Kopren Waterfall (Копренски водопад) is the second highest waterfall in Serbia. It is located on Stara Planina mountain in southeast Serbia and 103.5 m high. Between 16 June 2011, when it was measured, and 9 June 2012, when the waterfall Kaluđerski Skokovi was measured, Kopren was considered the highest waterfall in Serbia.

== Location ==

The Kopren waterfall is situated in the area of the Dojkinci village, northeast of the city of Pirot, to which it administratively belong. The waterfall is located under the Kopren peak of the Stara Planina mountain. The peak is 1,963 m high, while the waterfall is at an altitude of 1,820 m.

== Characteristics ==

The Kopren waterfall is 103.5 m high, 148 m long, with and average inclination of 56,4 degrees. It is located on the stream of Dabidžin potok, not far from its spring. The stream itself is the main headwater of the Jelovička river which flows into the Dojkinička river. The waterfall consists of several cascades, ranging from few to over 40 meters. Some 30 m meters below the lowest cascade, there is another waterfall. It is visually estimated to be 50 to 60 m tall, but has not been measured yet.

== History ==

The waterfall was discovered in May 2011 by Dragovan Stojadinović. On 16 June 2011 it was measured by Sašа Milanović from the University of Belgrade's Faculty of mining and geology, who measured many other of the highest waterfalls in Serbia.
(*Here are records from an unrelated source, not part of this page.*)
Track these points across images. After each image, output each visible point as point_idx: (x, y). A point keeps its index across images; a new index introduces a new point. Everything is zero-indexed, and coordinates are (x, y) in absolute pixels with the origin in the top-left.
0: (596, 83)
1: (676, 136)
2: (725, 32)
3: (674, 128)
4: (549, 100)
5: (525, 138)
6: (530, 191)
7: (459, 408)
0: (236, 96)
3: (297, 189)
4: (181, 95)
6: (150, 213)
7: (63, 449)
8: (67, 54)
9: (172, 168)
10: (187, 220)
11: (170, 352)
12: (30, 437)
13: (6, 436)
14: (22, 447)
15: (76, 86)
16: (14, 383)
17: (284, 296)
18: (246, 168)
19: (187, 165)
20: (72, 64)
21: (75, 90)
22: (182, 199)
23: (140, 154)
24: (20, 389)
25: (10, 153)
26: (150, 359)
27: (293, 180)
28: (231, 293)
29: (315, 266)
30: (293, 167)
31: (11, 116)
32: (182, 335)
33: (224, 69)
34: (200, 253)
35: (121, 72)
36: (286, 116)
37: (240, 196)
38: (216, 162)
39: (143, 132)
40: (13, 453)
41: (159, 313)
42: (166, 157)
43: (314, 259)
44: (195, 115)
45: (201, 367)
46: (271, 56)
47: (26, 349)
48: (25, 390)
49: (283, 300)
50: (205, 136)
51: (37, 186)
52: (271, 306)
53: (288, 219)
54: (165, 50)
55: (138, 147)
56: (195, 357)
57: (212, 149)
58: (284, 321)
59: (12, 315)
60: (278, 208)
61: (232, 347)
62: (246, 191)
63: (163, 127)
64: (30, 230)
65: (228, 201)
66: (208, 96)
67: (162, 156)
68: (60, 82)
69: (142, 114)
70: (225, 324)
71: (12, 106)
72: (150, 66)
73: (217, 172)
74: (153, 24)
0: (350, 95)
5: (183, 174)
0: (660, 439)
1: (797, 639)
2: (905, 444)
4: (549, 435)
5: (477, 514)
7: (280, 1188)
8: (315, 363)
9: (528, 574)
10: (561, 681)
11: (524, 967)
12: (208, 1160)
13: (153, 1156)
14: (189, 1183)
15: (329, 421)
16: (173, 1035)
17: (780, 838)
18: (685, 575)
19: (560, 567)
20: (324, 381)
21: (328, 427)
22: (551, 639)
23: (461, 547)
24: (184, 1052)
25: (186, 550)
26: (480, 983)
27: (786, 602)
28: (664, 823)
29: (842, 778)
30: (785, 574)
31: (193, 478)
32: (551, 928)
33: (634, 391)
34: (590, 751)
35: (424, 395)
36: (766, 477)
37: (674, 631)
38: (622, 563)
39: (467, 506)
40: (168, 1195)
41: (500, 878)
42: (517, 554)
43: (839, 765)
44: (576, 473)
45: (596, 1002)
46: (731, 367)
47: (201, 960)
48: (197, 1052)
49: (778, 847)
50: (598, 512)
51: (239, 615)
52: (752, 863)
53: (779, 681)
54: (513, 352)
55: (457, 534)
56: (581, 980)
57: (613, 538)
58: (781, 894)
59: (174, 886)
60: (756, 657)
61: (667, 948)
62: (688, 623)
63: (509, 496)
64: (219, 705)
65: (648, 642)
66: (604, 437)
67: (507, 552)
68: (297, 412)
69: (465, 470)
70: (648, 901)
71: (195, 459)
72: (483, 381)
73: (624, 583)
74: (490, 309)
When measured, it was the highest known waterfall in Serbia. On 9 June 2012, the Kaluđerski Skokovi waterfall, also on the Stara Planina was measured to be 232 m high, but Kopren for now remains the waterfall on the highest altitude.

Developments in the recent two decades completely changed the geography of Serbia, when it comes to waterfalls. Area of the Stara Planina has always been sparsely populated and inaccessible because of the rugged and forested terrain, but is also a location of the Serbian-Bulgarian border. When armies relinquished the borders keeping to the police, civilians were allowed to explore the area. As a result, higher and higher waterfalls have been discovered on the Stara Planina since then: Čungulj in 1996 - 43 m; Pilj in 2002 - 64 m; Kopren in 2011 - 103.5 m; Kaluđerski Skokovi in 2012 - 232 m.